Ce livre est un régal. Il montre bien des ridicules et des censures pour les méprisant et indiquer comment les éviter ou s'en détourner. Swift est là le diacre affranchi qui fait de la satire un devoir auatnt face aux gens de loi, aux astrologues etc. dans ces pamphlets carnavalesques qui dynamitent toute bien pensances.

Ceux qui se disent clairvoyants restent pour lui souvent des aveugles-nés et des tonneaux d'autant plus sonores qu'ils sont vides. La folie reste leur sagesse mais ils veulent qu'on obéissent à leur ordre. Swift ne s'en laisse pas contenter et le prouve.

Jean-Paul Gavard-Perret
Philosophie narquoie et satirique 8 étoiles

Quel plaisir de retourner en Irlande, une de mes destinations littéraires privilégiées, et de plus pour y découvrir l’un de ses plus grands écrivains, l’un des pères de cette merveilleuse littérature : Jonathan Swift, dans un recueil de textes concocté par Les Editions Louise Bottu. Ce recueil comporte cinq textes dont le premier lui donne son nom, en fait son titre est beaucoup plus long que celui du recueil, il explicite presque complètement le contenu du texte : « Modeste proposition pour empêcher les enfants des pauvres en Irlande d’être à la charge de leurs parents et de leur pays et pour les rendre utiles au public ». Cette proposition qui se veut modeste paraitra certainement particulièrement sordide, ignoble et abominable à nombre de lecteurs mais Jonathan Swift a seulement voulu, à travers cette infâme parodie, narguer les mesures prises par les gouvernants qu’ils soient irlandais ou anglais pour faire face à la désastreuse famine qui a anéantissait la population de l’ile à cette époque, un siècle avant celle qui fit un million de morts. Jonathan Swift déverse un torrent d’ironie pour narguer ses mesures absconses et totalement inefficaces. Ces mesures auraient aussi l’avantage, selon l’auteur, de réduire le nombre de papistes, lui étant bien évidemment protestant.

Le deuxième texte du recueil, Méditation sur un balai, a été écrit par Swift à l’époque où il était chapelain et faisait la lecture à la comtesse dont il dépendait. Il s’ennuyait fort des médiocres lectures qu’elle lui demandait de lire, aussi décida-t-il un jour d’écrire un texte narquois évoquant la médiation d’un balai. Il inséra le texte dans le livre de la comtesse et lui en fit la lecture. Elle le trouva fort spirituel et s’en ouvrit à des amis qui lui révélèrent l’origine de ce texte. Ce fut la dernière lecture que son chapelain lui fit.

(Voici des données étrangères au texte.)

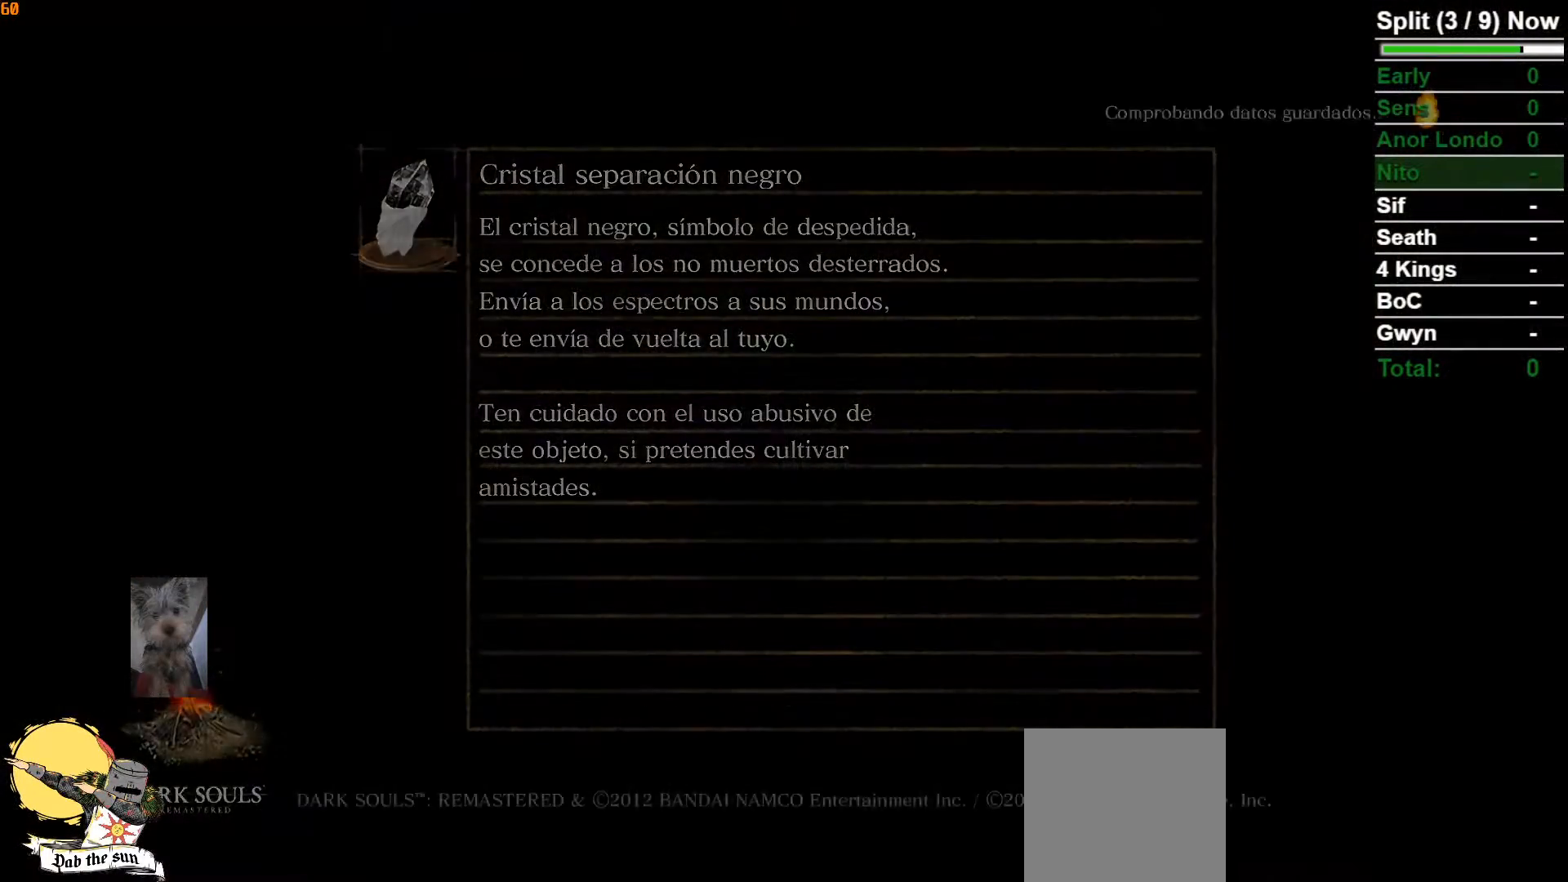
{"buttons": [], "left_stick": "center", "right_stick": "center", "events": [[67, "A", "down"], [167, "A", "up"], [233, "A", "down"], [317, "A", "up"], [383, "A", "down"], [483, "A", "up"]]}
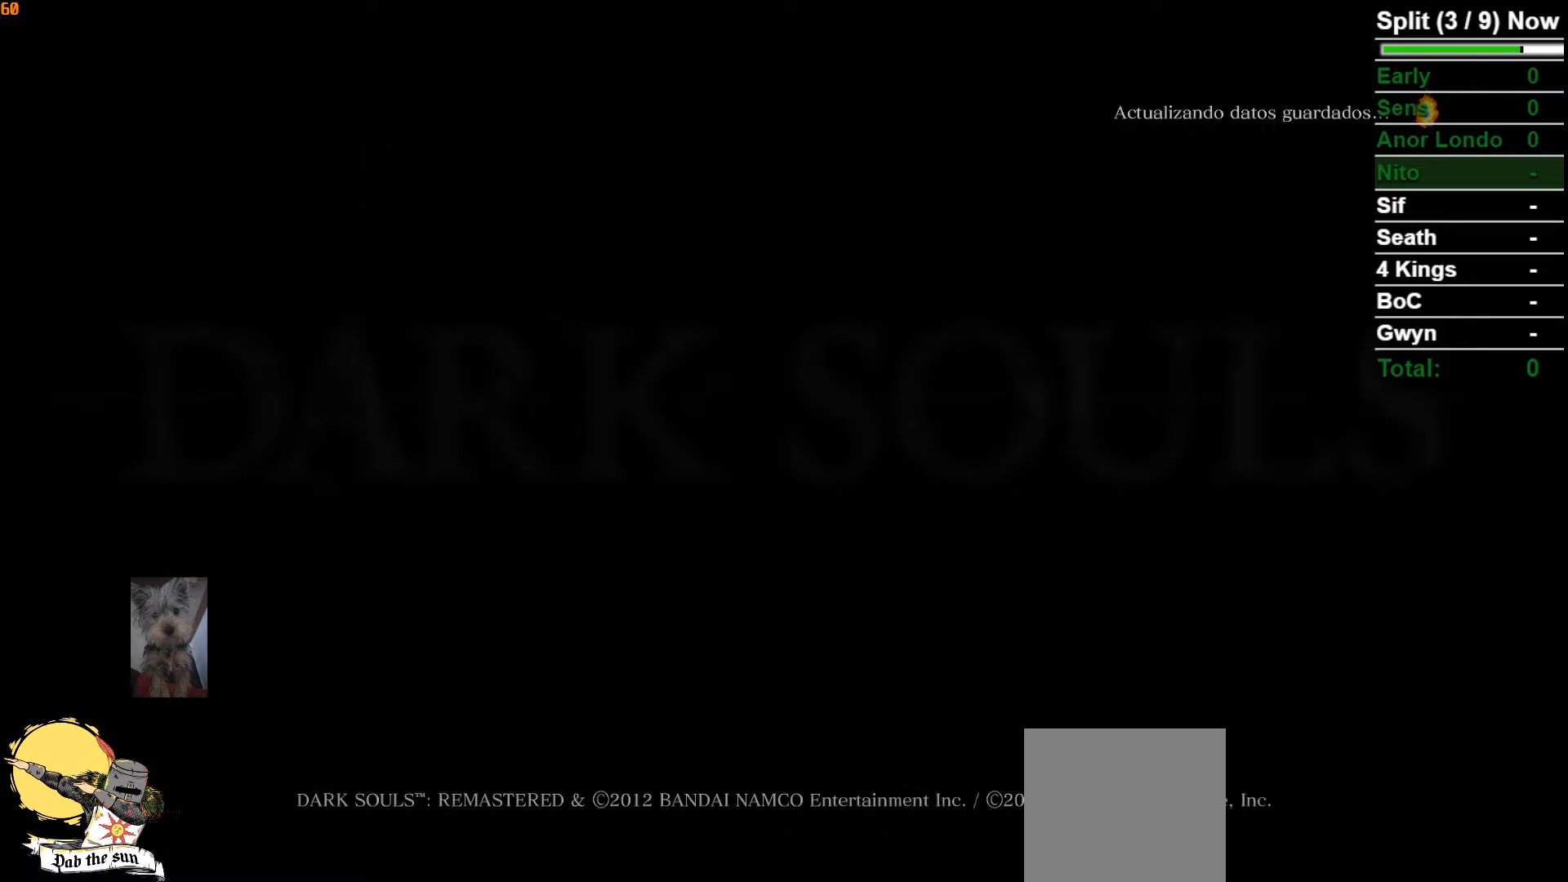
{"buttons": ["A"], "left_stick": "center", "right_stick": "center", "events": [[50, "A", "down"], [150, "A", "up"], [233, "A", "down"], [333, "A", "up"], [417, "A", "down"]]}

Le troisième texte, Irréfutable essai sur les facultés de l’âme, concerne ce qu’il voudrait que l’on considère comme le « plus grand effort de (son) génie », un ensemble de pensées nouvelles, inédites, pour remettre en cause les platitudes habituelles et les discours convenus. J’aurais tendance à y voir une certaine influence des philosophes ayant éclairé le XVIII° siècle.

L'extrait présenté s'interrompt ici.